» Set tasks
(a) Does each statement below agree with the Easter sermon? Answer yes or no for each and quote the words of the sermon that decide it.
(i) Mary Magdalene enters the tomb before running back for Peter and John.
(ii) John waits for Peter to catch up before going into the tomb.
(iii) Mary tells the men that someone must have stolen the body.
(b) In the stored dataset rows, rewrite the lines from the line with "order: Cypriniformes" to the line with "genus: Sympetrum", replacing "phylum" with "division" and leaving everything else unchanged. Give only those lines.

» Page extract
★ ★ ★
Saturday, April 8, 2023

Easter, 2023-A: Set free to proclaim

Lectionary: Acts 10:34-43; Psalm 118:1-2, 14-24; Colossians 3:1-4; John 20:1-18

In John’s gospel account of the resurrection, Mary Magdalene goes alone to the tomb to finish the burial preparations interrupted by the Passover and sees that the tomb is already open. Keeping to the custom of her culture, Mary does not enter the tomb, but runs back to fetch Peter and John, who is the disciple Jesus loved. Mary, whose spiritual eyes had not yet been opened to the truth of the resurrection, informs the men that Jesus’ body was not in the tomb, supposing out loud that someone must have stolen it.

In our Bible study this week, we were pondering what Mary Magdalene might have been thinking in that moment – the great stone had been rolled away and someone had obviously been in the tomb… but they must not have been in a hurry because the burial linens were carefully placed here and there… anyway, who unwraps a dead body before stealing it? Suddenly, my watch Siri interrupted us saying, “I’m not sure I understand.” We broke up saying, neither do we, Siri. Neither do we.

When John arrives at the tomb, he looks inside, but he too waits until Peter, who held the top rung in the hierarchical ladder, catches up. When the two men entered the tomb and stood in its emptiness, they believed what Mary Magdalene had told them: Jesus was missing.
★ ★ ★
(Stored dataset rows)
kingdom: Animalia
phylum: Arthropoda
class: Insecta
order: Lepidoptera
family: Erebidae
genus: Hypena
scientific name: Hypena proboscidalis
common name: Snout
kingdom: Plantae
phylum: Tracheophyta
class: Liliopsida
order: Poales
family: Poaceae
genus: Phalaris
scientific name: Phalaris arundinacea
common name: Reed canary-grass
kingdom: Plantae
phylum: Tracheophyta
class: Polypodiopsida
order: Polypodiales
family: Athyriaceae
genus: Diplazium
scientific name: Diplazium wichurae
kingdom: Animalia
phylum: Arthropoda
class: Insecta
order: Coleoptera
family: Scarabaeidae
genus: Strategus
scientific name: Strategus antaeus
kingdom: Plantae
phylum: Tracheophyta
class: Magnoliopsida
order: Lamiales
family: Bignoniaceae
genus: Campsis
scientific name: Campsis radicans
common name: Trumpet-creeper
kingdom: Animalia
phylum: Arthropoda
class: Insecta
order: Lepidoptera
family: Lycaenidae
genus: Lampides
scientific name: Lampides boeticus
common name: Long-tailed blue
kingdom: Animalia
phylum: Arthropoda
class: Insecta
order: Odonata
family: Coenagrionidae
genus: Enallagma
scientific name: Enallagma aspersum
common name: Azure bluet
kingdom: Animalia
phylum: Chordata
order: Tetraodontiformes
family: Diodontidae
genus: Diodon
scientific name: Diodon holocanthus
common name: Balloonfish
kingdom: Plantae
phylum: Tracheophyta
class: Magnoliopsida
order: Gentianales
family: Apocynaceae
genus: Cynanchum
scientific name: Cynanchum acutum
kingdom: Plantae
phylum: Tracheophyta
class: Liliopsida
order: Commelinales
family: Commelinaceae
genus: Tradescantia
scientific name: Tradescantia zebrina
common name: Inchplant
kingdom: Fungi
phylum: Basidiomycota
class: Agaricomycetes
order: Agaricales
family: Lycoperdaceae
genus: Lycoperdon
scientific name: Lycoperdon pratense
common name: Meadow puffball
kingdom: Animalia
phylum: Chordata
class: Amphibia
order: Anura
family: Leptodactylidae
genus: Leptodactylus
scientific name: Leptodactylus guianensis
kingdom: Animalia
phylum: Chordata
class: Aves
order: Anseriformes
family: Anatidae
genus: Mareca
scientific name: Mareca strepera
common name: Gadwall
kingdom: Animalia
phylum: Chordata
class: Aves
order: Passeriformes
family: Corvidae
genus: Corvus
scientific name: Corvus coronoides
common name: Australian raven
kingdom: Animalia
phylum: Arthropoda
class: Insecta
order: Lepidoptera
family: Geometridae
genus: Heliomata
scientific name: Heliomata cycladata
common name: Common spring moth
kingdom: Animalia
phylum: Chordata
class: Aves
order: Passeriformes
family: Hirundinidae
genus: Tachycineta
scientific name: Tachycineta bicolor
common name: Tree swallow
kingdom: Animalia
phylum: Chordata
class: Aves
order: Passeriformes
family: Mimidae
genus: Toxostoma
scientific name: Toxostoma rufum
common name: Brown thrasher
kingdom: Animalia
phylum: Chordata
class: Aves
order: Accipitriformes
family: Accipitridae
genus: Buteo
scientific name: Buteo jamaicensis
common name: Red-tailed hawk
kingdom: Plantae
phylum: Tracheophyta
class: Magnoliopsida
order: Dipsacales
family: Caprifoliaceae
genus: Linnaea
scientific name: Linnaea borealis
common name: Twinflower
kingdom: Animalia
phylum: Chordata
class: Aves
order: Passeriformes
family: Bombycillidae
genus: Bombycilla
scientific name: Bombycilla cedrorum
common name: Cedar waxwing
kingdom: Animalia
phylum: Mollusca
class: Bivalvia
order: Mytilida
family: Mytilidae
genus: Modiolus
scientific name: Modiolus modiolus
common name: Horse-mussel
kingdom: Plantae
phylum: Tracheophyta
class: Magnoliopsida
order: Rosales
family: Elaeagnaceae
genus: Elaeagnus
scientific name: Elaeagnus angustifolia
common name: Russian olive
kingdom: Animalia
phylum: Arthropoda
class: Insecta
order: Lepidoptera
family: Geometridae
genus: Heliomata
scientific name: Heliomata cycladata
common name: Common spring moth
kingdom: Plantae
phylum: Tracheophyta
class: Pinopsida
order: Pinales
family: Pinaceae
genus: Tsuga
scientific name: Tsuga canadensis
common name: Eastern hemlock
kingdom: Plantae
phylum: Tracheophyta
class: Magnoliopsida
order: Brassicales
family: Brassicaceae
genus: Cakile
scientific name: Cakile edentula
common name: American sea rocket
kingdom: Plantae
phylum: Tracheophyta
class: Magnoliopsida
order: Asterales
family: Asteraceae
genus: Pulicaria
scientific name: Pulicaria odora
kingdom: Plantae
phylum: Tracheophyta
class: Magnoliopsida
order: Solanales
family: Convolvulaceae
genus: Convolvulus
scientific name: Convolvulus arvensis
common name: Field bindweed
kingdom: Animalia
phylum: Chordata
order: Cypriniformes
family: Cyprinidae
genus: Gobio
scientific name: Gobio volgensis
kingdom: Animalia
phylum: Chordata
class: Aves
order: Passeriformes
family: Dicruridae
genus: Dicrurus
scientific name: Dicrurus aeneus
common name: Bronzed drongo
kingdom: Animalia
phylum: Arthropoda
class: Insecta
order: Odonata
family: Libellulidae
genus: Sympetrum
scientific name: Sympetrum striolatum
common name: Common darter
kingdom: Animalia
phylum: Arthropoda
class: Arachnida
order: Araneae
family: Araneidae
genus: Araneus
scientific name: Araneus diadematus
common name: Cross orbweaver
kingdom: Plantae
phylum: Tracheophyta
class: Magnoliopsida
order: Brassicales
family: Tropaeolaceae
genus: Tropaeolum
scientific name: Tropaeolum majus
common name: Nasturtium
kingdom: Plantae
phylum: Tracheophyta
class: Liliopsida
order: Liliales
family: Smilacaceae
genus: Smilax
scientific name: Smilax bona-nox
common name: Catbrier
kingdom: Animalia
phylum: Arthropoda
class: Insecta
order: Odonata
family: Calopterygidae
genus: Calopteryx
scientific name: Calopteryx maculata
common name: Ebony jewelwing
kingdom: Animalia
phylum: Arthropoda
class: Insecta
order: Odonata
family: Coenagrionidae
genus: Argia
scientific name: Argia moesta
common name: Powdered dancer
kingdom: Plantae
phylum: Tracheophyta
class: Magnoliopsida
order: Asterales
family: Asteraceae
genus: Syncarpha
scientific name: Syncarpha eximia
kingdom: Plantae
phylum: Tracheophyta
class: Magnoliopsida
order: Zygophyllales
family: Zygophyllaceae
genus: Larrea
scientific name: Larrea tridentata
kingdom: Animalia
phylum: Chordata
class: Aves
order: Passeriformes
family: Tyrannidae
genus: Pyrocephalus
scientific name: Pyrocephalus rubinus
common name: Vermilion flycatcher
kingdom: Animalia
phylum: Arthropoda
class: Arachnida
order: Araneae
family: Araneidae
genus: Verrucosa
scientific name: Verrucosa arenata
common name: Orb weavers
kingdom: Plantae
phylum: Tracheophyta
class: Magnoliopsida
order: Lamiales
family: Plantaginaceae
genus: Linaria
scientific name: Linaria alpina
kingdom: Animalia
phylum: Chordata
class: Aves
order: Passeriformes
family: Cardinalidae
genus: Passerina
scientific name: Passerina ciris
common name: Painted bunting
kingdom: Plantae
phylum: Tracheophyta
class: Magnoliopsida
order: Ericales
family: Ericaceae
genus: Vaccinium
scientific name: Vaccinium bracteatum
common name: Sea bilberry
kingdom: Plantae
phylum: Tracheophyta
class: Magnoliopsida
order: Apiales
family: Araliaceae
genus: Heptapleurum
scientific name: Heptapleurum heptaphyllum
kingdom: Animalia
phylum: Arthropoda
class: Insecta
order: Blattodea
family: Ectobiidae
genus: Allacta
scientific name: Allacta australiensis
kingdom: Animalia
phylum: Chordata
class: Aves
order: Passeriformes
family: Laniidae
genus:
★ ★ ★
» Solutions
(a)
(i) No: "Mary does not enter the tomb, but runs back to fetch Peter and John"
(ii) Yes: "he too waits until Peter, who held the top rung in the hierarchical ladder, catches up"
(iii) Yes: "supposing out loud that someone must have stolen it"

(b)
order: Cypriniformes
family: Cyprinidae
genus: Gobio
scientific name: Gobio volgensis
kingdom: Animalia
division: Chordata
class: Aves
order: Passeriformes
family: Dicruridae
genus: Dicrurus
scientific name: Dicrurus aeneus
common name: Bronzed drongo
kingdom: Animalia
division: Arthropoda
class: Insecta
order: Odonata
family: Libellulidae
genus: Sympetrum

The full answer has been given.